Choosing a Unix System Administration Textbook? 57
Smantha writes "I recently began teaching a Unix System Administration course at a community college. The previous instructor was using a very outdated textbook, and I'm trying to find one that is a bit more advanced and useful for my students. They are required to take a 100-level Unix class before this one and are familiar with the basics of using the command line. I'm looking for something that covers topics such as OS installation, software/package installation, user management, system administration tools, troubleshooting techniques and tools, service configuration (network services, for example) and some miscellaneous topics such as compression/archive tools, grep, make, and the like. What books have you found to be good references on your desk? What books have been good for learning these sorts of topics?"
There really is no one really great book (Score:3, Interesting)

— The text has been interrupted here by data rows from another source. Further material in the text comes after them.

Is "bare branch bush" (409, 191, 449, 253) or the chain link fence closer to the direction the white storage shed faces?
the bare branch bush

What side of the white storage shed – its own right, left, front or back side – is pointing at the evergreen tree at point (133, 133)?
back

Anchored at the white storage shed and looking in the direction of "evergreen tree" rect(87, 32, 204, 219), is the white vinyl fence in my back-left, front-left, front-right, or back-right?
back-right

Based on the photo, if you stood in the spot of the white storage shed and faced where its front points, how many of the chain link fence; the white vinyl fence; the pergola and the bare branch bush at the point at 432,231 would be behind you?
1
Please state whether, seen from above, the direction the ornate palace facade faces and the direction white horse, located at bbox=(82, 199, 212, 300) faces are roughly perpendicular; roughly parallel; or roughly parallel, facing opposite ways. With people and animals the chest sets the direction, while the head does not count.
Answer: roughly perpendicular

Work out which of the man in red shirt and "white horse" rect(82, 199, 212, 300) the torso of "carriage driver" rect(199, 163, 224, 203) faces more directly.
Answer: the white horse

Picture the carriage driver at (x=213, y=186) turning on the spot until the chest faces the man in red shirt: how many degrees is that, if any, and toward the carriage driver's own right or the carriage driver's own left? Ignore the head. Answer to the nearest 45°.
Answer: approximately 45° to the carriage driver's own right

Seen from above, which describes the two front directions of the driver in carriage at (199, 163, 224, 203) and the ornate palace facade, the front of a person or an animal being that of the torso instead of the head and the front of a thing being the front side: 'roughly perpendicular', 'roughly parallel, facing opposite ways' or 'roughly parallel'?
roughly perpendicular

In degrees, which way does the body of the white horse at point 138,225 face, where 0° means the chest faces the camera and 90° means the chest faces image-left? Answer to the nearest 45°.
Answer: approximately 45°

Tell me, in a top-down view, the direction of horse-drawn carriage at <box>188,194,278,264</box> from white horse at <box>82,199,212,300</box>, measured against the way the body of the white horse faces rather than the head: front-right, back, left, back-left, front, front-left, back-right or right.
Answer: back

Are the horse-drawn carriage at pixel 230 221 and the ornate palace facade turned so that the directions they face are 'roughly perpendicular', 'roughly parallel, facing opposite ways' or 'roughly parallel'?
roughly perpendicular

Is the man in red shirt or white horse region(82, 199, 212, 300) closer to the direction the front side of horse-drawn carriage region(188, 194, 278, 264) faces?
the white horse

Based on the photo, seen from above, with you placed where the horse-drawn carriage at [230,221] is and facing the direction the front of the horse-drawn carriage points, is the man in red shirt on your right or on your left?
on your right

The best route for teaching an entry-level class is probably to teach your students a popular shell such as Bash with a book like Learning the bash Shell, Third Edition [O'reilly publishing]. Shell interaction is really the most important fundamental skill for a UNIX systems administrator. (i.e., a sysadmin will have to be proficient with the Shell before he or she can do other critical things like securing the system, network configuration or installing software).
Rute (Score:3, Interesting)
http://linux.2038bug.com/rute-home.html [2038bug.com]
http://rute.2038bug.com/index.html.gz [2038bug.com]
Rute is a "Rute is a technical reference and teaching tool for new GNU/Linux users as well as advanced administrators". It is available online and in book format. It is copyright 2002, so it isn't terribly out of date.
It is a good curriculum for linux users or administrators. If you don't like the way it is setup you could get the online copy and change it.
The only thing I'd be worried about in terms of datedness is LPI/RHCE certification. I doubt it would get you through RHCE as it now covers SELinux as well which is not really covered in Rute.